____ PROVIDED RECORDS
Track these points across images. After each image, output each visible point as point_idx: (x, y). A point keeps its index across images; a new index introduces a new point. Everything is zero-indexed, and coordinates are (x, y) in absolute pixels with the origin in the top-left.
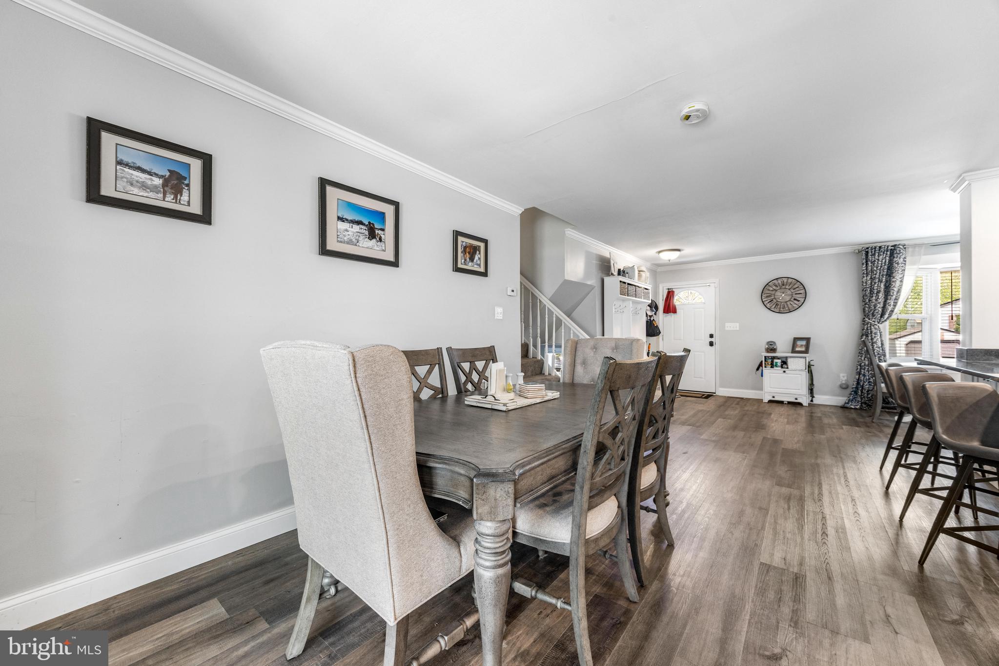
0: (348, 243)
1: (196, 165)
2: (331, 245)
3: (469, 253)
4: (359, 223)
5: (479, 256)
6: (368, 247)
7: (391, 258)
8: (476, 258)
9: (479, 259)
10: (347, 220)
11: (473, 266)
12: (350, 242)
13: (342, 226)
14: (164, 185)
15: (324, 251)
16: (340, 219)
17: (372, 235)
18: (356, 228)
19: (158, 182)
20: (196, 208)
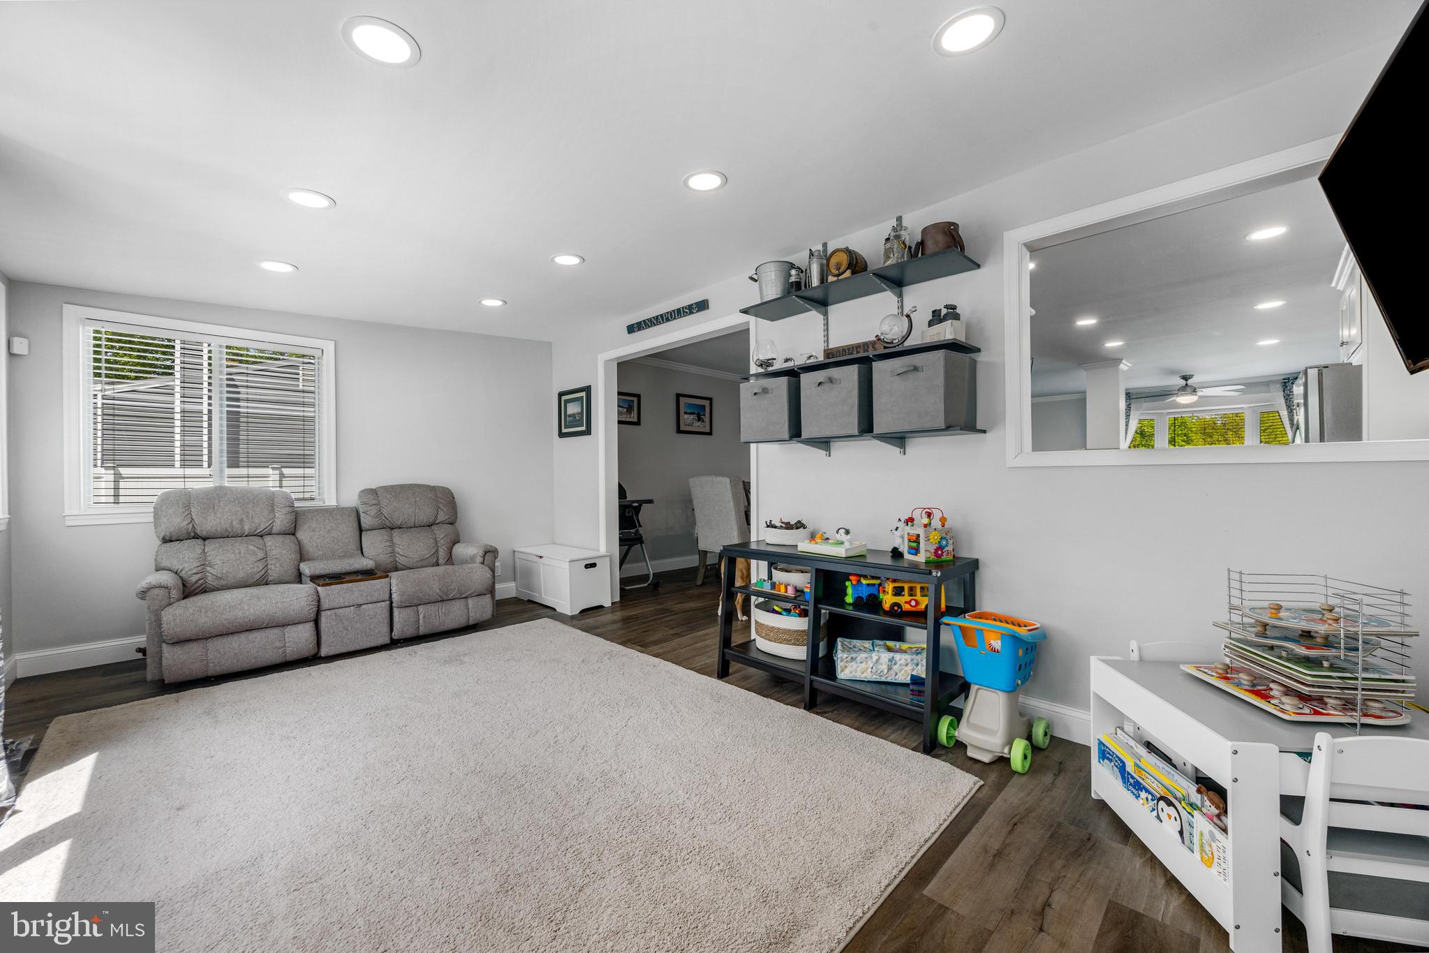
________
DESCRIPTION OF THE TASK
Please reproduce every line of the items above as a numbered list, skipping blank lines and leaving out the pictures.

PROBLEM SOLUTION
1. Track these points across images. After each image, output each visible point as point_idx: (x, y). A point keeps its index across images; a new index introduces a new point. Everything is zero-indexed, and coordinates are (x, y) in absolute pixels with the origin in the top-left.
2. 0: (348, 243)
3. 1: (196, 165)
4. 2: (331, 245)
5. 3: (469, 253)
6. 4: (359, 223)
7. 5: (479, 256)
8. 6: (368, 247)
9. 7: (391, 258)
10. 8: (476, 258)
11. 9: (479, 259)
12. 10: (347, 220)
13. 11: (473, 266)
14. 12: (350, 242)
15. 13: (342, 226)
16. 14: (164, 185)
17. 15: (324, 251)
18. 16: (340, 219)
19. 17: (372, 235)
20. 18: (356, 228)
21. 19: (158, 182)
22. 20: (196, 208)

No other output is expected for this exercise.